Introduction

In websites, CTA stands for “Call to Action” or “Call-to-Action”. They are the actions that the product owner wants their customer to do. We usually see CTAs as attractive buttons or links that might make users click.

Let say you are CEO of a startup and going to build a website from the beginning. CTA is one of the first things you need to consider when designing your product.

In short, CTA is the shortest way, and the happy case you want your users to go through your website. For example, on an e-commerce website, you will want users to click the “buy” button as much as possible, right? It is a typical example.

Why CTA is important

Web user behaviors are not like reading books. They have no reason for reading everything you have or scroll from top to down to see all the below content. They scan, search, click on something, and repeat until they find what they need.

Real user behavior from “Don’t make me think” – “Steve Krug”

There is much evidence that shows almost web users do not stay more than 15 seconds on a web page. That’s an insane truth. Almost we have no time for reading everything on web pages, we just click highlighted buttons with large spaces around them.

That behavior makes CTA important to the web experience.

Other than that, in fact, we want users to click to buy our products instead of just see and quit, obviously right? So the more attracted CTA, the more clicks, lead to more conversion in analytics.

So in conclusion, CTA is the shortest and most minimal way to drive users to your desired flow without caring too much about the other things.

Designing CTA is not an easy job

It is best if you have a clear flow for CTA from the beginning of the product designing process. You will now want to change something that leads to analytics result become inaccurate. The more time you spent on researching your targeted customers, the more quality CTA flow you have.

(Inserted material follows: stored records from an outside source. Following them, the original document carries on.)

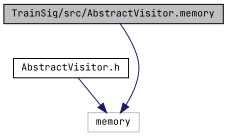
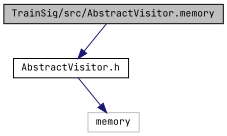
  digraph {
    fontname="JetBrains Mono"
    node [color=black fillcolor=white fontname="JetBrains Mono" fontsize=10 shape=record style=filled]
    edge [color=midnightblue fontname="JetBrains Mono" fontsize=10 labelfontname=Helvetica labelfontsize=10 style=solid]
    n1 [fillcolor=grey75 fontcolor=black height=0.2 label="TrainSig/src/AbstractVisitor.memory" width=0.4]
    n2 [height=0.2 label="AbstractVisitor.h" width=0.4]
    n3 [color=grey75 height=0.2 label=memory width=0.4]
-   n1 -> n3
+   n1 -> n2
    n2 -> n3
  }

Fortunately, there are lots of popular websites that have succeeded in designing good CTA. Below are some examples from popular websites which I have divided into three different groups:

There are more examples you can take a look at, too.

They need to be more considered than they look right? There is no one rule for every case of CTAs. You need to find out by yourself what is the best fit for your product. Fortunately, at least we have some guide that I will talk in the next section, and many use cases from popular websites, too.

How?

There are two questions you may ask now?

  • How to design a good CTA?
  • How to know if they are good enough?

Obviously, good CTAs usually have some of these features:

  • Visual: has large spaces around them, larger font size, attracted color, and some animations.
  • Words: short and no risk (a free trial is a good form).
  • Position: easy to click or touch (on mobile devices) or consistent position (like a sticky header).
  • Timing: as soon as possible with instructions to make users clearly understand what happens if they click them, or before users exit the page.

And if you want an easy way to make sure your desired CTAs are good to go, try this: ask somebody else. If they can realize the CTAs for the first time they see, it seems to be good. But of course, we need the A/B testing for usability and the analytics result eventually. That’s all we need.